Dawn Wiener dances to the music in Welcome to the Dollhouse. (Credit: Sony Pictures Classics)

Content warning: This essay involves discussions of physical and verbal bullying, including slurs and other language readers may find offensive.


I have many mean girl (and boy) stories and several fit prosaic narratives about body shaming, homophobia, and internalized misogyny. I have just as many that don’t fit any template.

Sra. C was a diminutive Afro-Latina woman, somewhere in her 40s or 50s, with greying Marge Simpson hair, who had an unfortunate habit of talking to seventh graders like they were fifth graders, a habit that can grate on anyone eager for adulthood and power. For a long three months, she had worked in a crammed classroom, in violation of several health and fire codes. She taught us games and rhymes, and for Christmas, Spanish-language versions of holiday classics. My classmate S complained to the principal that the lesson was a violation of her religious faith.

Like S, I was Jewish, but I came from a family that kept an enormous, Vegas-style Christmas tree in the living room, and I took no offense. S didn’t either, as she told me later, with remarkable candor. She just wanted to hurt Sra. C.  

Apparently, Sra. C’s meeting with our principal, Dr. G, a lovely man who later retired and embarked on a second career as a preacher, was humiliating. Afterwards, she stood before us, a tired, passionate woman, emotionally naked, her voice cracking as she could barely sound out the words, “I love my students.” None of us were prepared to offer comfort. 

I have been able to tell other mean girl (and boy) stories with an edgelord’s humor. I’ve never been able to locate a single joke in what happened in my Spanish class in Eastern Middle School, in Silver Spring, Maryland, a few days before Christmas in 1993, partly because it was just a little too much to see an authority figure so thoroughly destroyed, partly because it serves as a reminder of how easily bad actors can weaponize inclusive laws. I have no idea what happened to S; as far as social media is concerned, she is a non-person. Wherever she is, I hope she has enjoyed each of the last 240 nights of Hannukah.


Two years later, in 1995, I was in high school. Less than half of American households owned a computer at that point, and – I was surprised the number was this high – only 16 percent had internet access. Bullying in the mid-1990s was still analog, but for me at least, rarely physically violent.

TASK DIRECTIONS:
List each person the essay excerpt on school bullying refers to by an initial instead of a full name, including any title used with it.

SOURCE DATA:
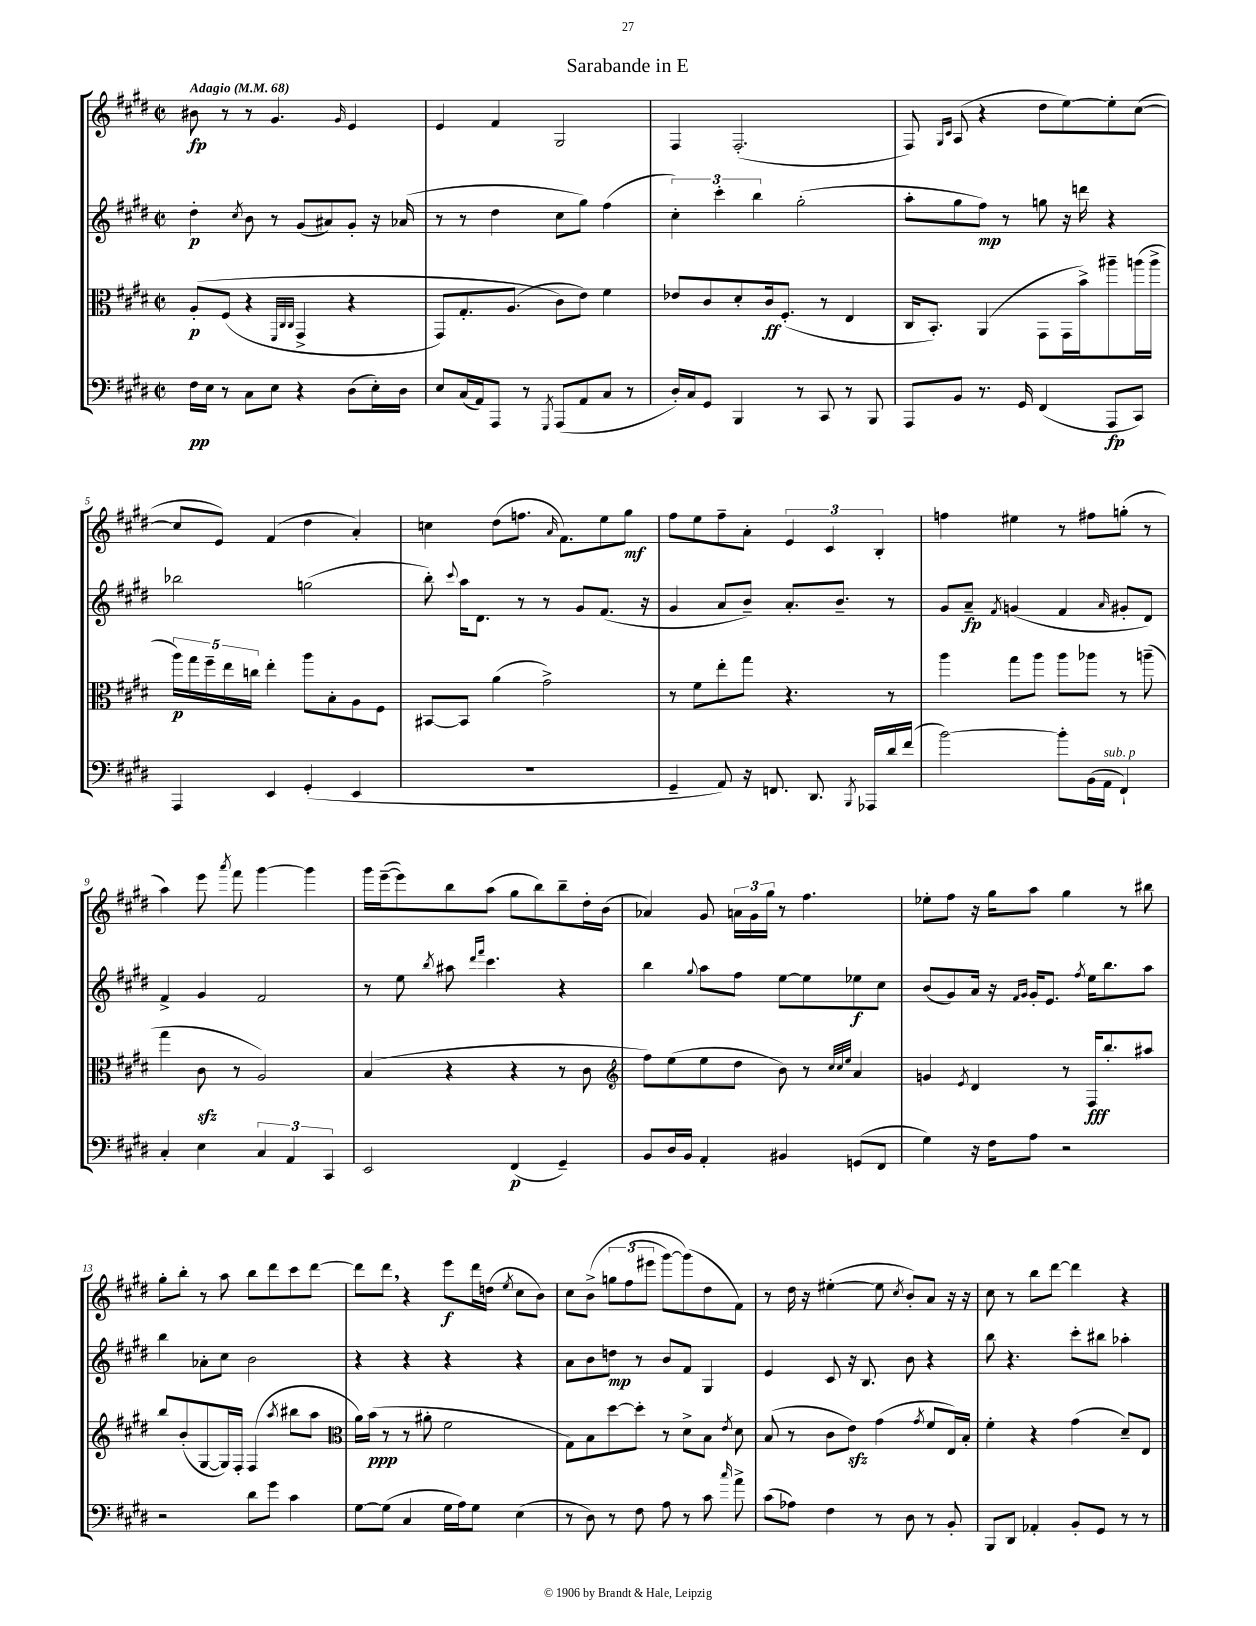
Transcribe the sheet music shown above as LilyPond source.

TASK OUTPUT:
Sra. C
S
Dr. G